Sur scène, le débat entre les deux eurodéputées sera tendu, malgré les bonnes intentions. Sarah Knafo revendique d’entrer « dans une logique d’intérêt national » où chaque pays européen devrait choisir les projets sur lesquels avancer et avec qui. « Je suis heureuse de voir que Sarah Knafo découvre l’Europe, comme Tintin découvrait l’Amérique », réplique Nathalie Loiseau, assurant que « le fait de travailler en groupes de pays plus déterminés que les autres, c’est à peu près aussi vieux que l’Europe et c’est ce qui fait que l’on a créé [l’espace] Schengen, que l’on a créé l’euro. »

A la sortie du débat, une vingtaine de soutiens de Sarah Knafo se bousculent pour prendre un selfie avec le bras droit d’Éric Zemmour, partageant souvent un discours radical sur l’immigration et « la fin du christianisme ».

Une superpuissance économique qui s’ignore

Pour cet événement, L’Express voulait aussi souligner la réelle puissance de notre continent, trop souvent cachée derrière les discours défaitistes. « Avez-vous déjà entendu un leader américain, chinois ou indien dire : nous sommes en retard, il n’y a pas de capital, nous n’avons pas d’idées, c’est impossible de faire des affaires chez nous…, souligne Anna Stellinger, directrice générale adjointe de la Confédération des entreprises suédoises. Il nous faut du courage, des tripes. »

Sur scène, le 24 novembre, lors du colloque Europe de L’Express : notre journaliste Béatrice Mathieu ; Enrique Martinez, CEO de Fnac Darty ; Anna Stellinger, directrice générale adjointe de la Confédération des entreprises suédoises et Maciej Witucki, président de la confédération Lewiatan.

« Le seul espoir des Européens, c’est l’Europe, renchérit Maciej Witucki, le président de l’équivalent du Medef polonais. Il n’y a pas un pays européen qui peut, seul, faire face à des puissances globales. Les prévisions indiquaient que l’Allemagne aurait un PIB inférieur à l’Inde dans deux ans, elles ont déjà été rattrapées en réalité. Il n’y a pas l’Europe de l’Est et l’Europe du Nord, il y a une Europe, et soit elle avance ensemble, soit elle coule ensemble. »

C’est aussi la conclusion du rapport remis par Mario Draghi à la Commission européenne, en septembre 2024, véritable baromètre des défis européens. « Mais ce rapport est très, très noir, relativise Anna Stellinger dans un français parfait. D’après ce rapport, l’Europe aurait même à craindre pour sa propre existence… Dans de nombreux pays européens, notamment les pays nordiques, nous avons du mal à nous retrouver dans cette image-là : nous n’avons quasiment pas de dette publique, nous avons des marchés des capitaux qui fonctionnent, il y a du capital, et nous sommes systématiquement placés parmi les pays les plus innovants au monde ! »

(Extractions de texte par page)
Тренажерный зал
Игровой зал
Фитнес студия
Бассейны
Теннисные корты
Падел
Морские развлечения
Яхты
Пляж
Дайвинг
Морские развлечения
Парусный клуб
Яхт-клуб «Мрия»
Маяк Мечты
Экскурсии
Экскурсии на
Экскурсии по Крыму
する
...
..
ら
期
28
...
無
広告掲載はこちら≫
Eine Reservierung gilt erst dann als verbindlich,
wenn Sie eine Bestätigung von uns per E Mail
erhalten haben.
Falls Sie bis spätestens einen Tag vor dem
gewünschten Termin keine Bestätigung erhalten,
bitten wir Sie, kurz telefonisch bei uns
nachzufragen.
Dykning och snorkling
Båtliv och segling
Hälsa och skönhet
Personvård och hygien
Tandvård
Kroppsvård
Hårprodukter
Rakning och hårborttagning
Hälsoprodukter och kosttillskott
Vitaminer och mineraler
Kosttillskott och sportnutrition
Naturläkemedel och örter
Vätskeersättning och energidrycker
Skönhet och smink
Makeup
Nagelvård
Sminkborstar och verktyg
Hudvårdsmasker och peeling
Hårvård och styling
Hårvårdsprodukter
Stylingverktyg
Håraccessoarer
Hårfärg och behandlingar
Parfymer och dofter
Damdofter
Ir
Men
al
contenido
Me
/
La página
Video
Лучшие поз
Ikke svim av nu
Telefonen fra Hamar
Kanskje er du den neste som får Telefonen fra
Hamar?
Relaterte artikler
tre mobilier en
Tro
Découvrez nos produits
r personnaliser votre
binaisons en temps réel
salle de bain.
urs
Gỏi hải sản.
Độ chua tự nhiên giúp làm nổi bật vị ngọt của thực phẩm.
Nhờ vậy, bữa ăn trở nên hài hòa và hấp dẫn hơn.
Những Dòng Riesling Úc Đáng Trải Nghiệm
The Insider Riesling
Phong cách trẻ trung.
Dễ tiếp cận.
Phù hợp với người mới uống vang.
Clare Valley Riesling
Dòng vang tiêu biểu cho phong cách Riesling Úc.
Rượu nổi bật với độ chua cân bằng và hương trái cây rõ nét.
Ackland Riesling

__Questions sur l'extrait__.
**A)** Disposez en liste numérotée les lignes des entrées, depuis le début jusqu'à la ligne contenant « Falls Sie bis spätestens einen Tag vor dem » incluse, en omettant les lignes vides.
**B)** Reprenez l'article sur le colloque Europe de L'Express à la suite de sa dernière phrase et prolongez-le.

__Corrigé de l'exercice__.
**A)**
1. Тренажерный зал
2. Игровой зал
3. Фитнес студия
4. Бассейны
5. Теннисные корты
6. Падел
7. Морские развлечения
8. Яхты
9. Пляж
10. Дайвинг
11. Морские развлечения
12. Парусный клуб
13. Яхт-клуб «Мрия»
14. Маяк Мечты
15. Экскурсии
16. Экскурсии на
17. Экскурсии по Крыму
18. する
19. ...
20. ..
21. ら
22. 期
23. 28
24. ...
25. 無
26. 広告掲載はこちら≫
27. Eine Reservierung gilt erst dann als verbindlich,
28. wenn Sie eine Bestätigung von uns per E Mail
29. erhalten haben.
30. Falls Sie bis spätestens einen Tag vor dem

**B)**
L’entrepreneuse suédoise, très applaudie par le public de L’Express, poursuit : « Là où Mario Draghi a raison, c’est qu’il manque du capital en Europe, du capital-risque, de l’investissement et là, la comparaison avec les Etats-Unis devient très pertinente. Vous savez que, en 2023, nous avions à peu près 2,3 billions d’euros [2 300 milliards d’euros] d’actifs dans des fonds de pension en Europe ? C’est une somme considérable, mais cette somme n’est pas investie, ou très peu. Si on mettait cet argent de manière durable et flexible dans nos économies, on aurait un coût d’investissement absolument gigantesque. »

Prenons de la hauteur !

Pour son colloque européen, L’Express a, comme à son habitude, aussi pris de la hauteur. Avec Hélène Huby déjà, fondatrice de The Exploration Company et concurrente du SpaceX d’Elon Musk. En visio depuis Brême, en Allemagne, avec derrière elle une capsule prototype que son entreprise franco-allemande a envoyée dans l’espace en juin dernier. « Notre vision est de maîtriser l’ensemble de la chaîne du transport spatial, fusées, capsules et véhicules lunaires, y compris les lanceurs, détaille Hélène Huby. L’avantage d’une capsule, d’abord, c’est que l’Europe n’en a pas : nous apportons à l’Europe une technologie nouvelle puisque, aujourd’hui, pour faire voler les astronautes, l’Europe utilise les véhicules américains. C’est aussi à travers des symboles comme celui-là que l’Europe prend conscience de qui elle est et que l’Europe définit son propre niveau d’ambition. »

Sur la scène du colloque Europe de L’Express, à Strasbourg le 24 novembre, le directeur adjoint de la rédaction, Sébastien Le Fol, interviewe Hélène Huby, fondatrice de The Exploration Company.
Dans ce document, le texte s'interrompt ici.